Fig. 6: SIRT6 targetes RORγt for deacetylation.

a IB analysis of RORγt acetylation (Ack) in HBE cells treated with HDM/LPS and assessed 24 h later before (input) or after IP with antibody to RORγt and Ack. b HBE cells were pretreated with Sirt6 siRNA for 24 h and assessed 24 h later before (input) or after IP with antibody to RORγt and Ack. c IB analysis of RORγt Ack in HEK293T cells transfected with WT SIRT6 or SIRT6 truncations (SIRT6-Core, SIRT6-ΔN, and SIRT6-ΔC), assessed before (input) or after IP with antibody to RORγt and Ack. d, e qRT-PCR and western blot analysis of Il17a expression in HEK293T cells transfected with WT SIRT6 or SIRT6 truncations (SIRT6-Core, SIRT6-ΔN, and SIRT6-ΔC) (n = 4). f HBE cells were pretreated with transfected with WT SIRT6 or SIRT6-ΔC together with RORγt for 24 h and then transfected with the IL17A-reporter plasmid. Luciferase activity was then measured. g Identification of acetylated RORγt peptides by mass spectrometry. h Analysis of acetylation of individual RORγt mutants.

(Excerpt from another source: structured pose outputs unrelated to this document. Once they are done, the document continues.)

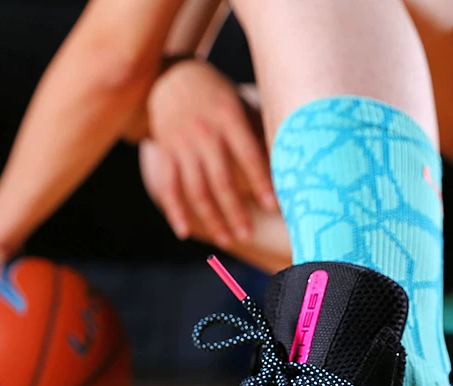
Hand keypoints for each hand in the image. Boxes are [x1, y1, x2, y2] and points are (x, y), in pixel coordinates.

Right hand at [146, 59, 276, 247]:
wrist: (169, 77)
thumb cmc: (217, 95)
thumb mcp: (239, 102)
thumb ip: (258, 129)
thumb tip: (289, 160)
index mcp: (228, 116)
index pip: (249, 155)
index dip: (261, 181)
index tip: (274, 207)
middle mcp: (204, 132)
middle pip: (221, 180)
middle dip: (236, 211)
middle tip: (248, 236)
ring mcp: (181, 144)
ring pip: (196, 189)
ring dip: (212, 219)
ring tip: (227, 240)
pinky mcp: (164, 152)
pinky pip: (169, 186)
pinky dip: (176, 211)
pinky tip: (185, 232)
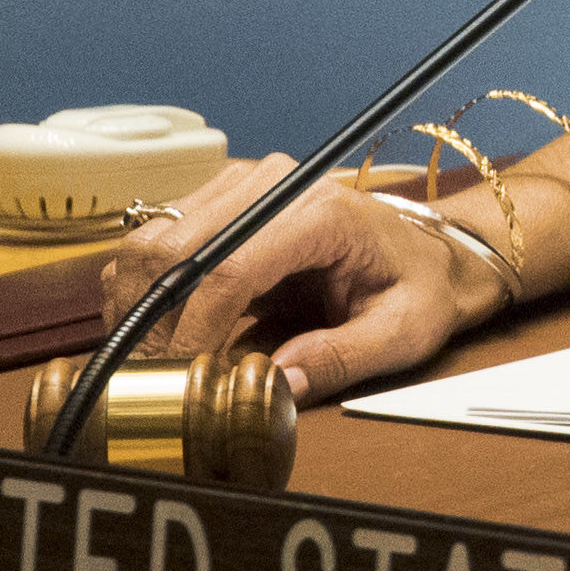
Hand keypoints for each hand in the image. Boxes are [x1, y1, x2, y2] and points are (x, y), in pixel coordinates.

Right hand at [97, 154, 503, 401]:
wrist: (430, 250)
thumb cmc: (420, 286)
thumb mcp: (403, 332)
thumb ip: (342, 359)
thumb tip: (275, 384)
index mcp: (322, 213)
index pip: (228, 268)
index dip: (191, 331)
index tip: (178, 380)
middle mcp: (273, 185)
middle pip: (172, 250)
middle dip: (151, 323)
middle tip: (154, 382)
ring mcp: (241, 187)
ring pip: (150, 243)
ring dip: (139, 307)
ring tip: (156, 362)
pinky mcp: (221, 202)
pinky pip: (156, 243)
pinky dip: (144, 292)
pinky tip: (162, 333)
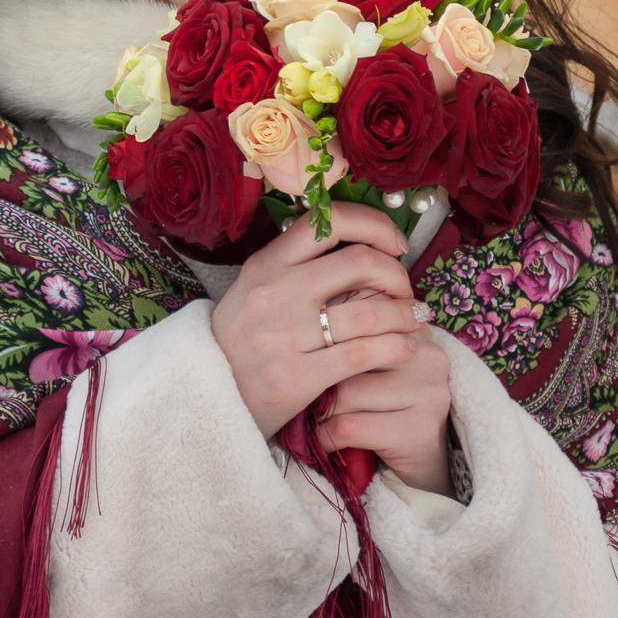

The acetylated lysine (K) sites were mutated to arginine (R, mimics deacetylation) or glutamine (Q, mimics acetylation). i Tandem mass spectrometry of RORγt peptide modified with methylation on lysine 192 residue. j Alignment of protein sequences surrounding K192 of RORγt from different organisms. Homo: human, Mus: mouse. k Mutation of K192 decreases RORγt acetylation. l IB analysis of RORγt Ack in HEK293T cells transfected with HA-tagged SIRT6 WT, Flag-tagged RORγt WT or Flag-tagged RORγt mutant plasmids (K192R and K192Q), assessed before (input) or after IP with antibody to RORγt and Ack. m qRT-PCR analysis of Il17a, Il17f, and Il22 expression in HEK293T cells transfected with K192R and K192Q mutant plasmids (n = 5). n The K192R and K192Q mutant plasmids were transfected into HBE cells for 24 h and were then treated with HDM/LPS for 24 h. IL-17A protein were measured using ELISA. Data are shown as means ± SEM and three or more independent experiments were performed. Significance was calculated by one-way ANOVA followed by Tukey’s post-hoc test for (d–f–m).